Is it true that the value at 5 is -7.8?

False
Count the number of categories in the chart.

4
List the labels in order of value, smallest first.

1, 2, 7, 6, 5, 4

--- --- ---

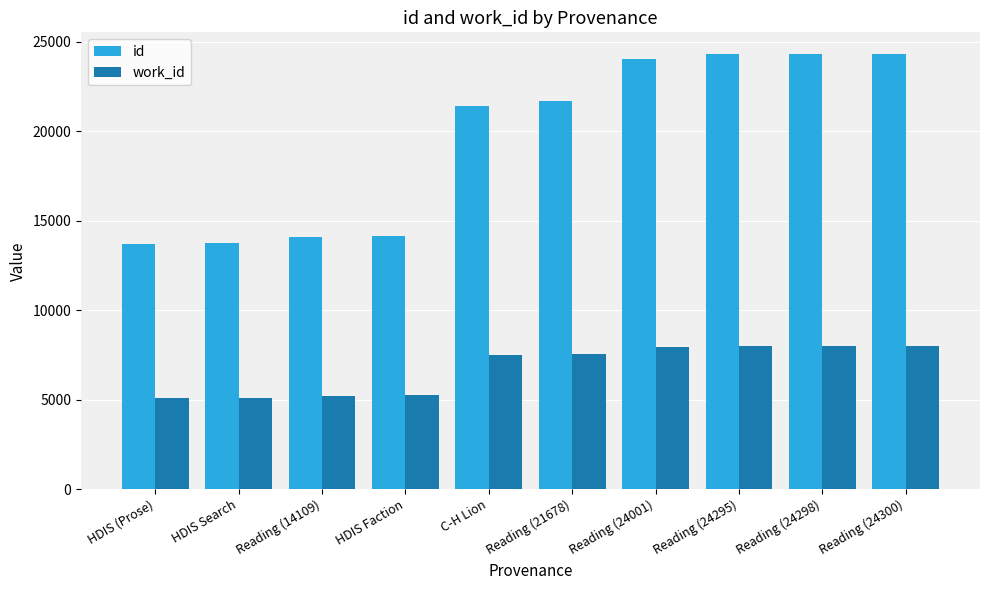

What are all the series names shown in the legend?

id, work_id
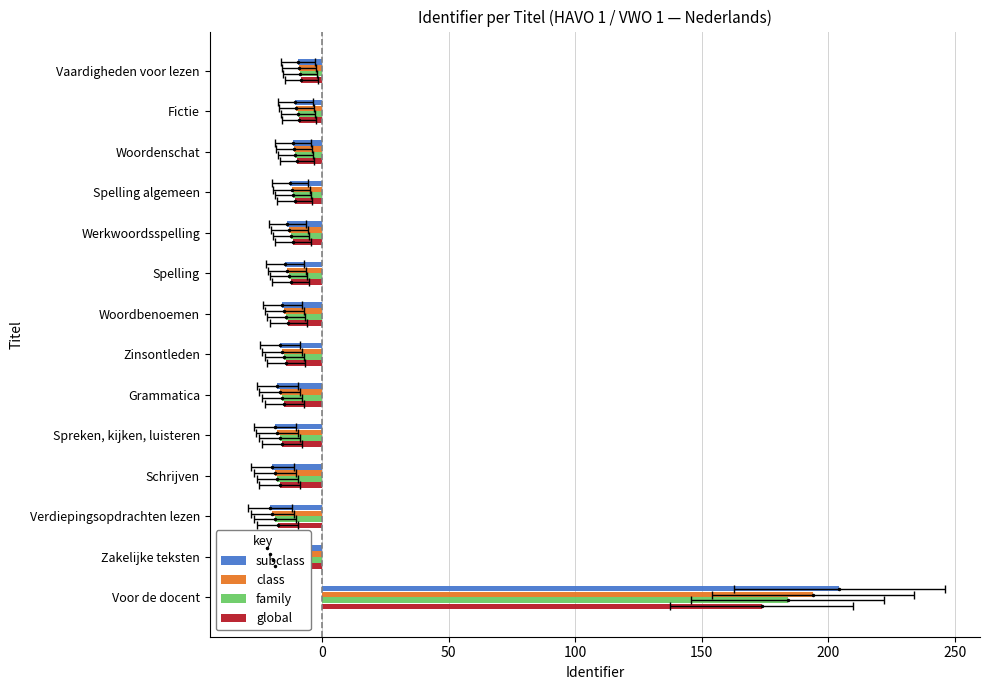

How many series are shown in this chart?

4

--- --- ---

#### EXERCISE GOAL:
Collect every line of the listing above that contains the string "chart".

#### RESULT BELOW:
Count the number of categories in the chart.
How many series are shown in this chart?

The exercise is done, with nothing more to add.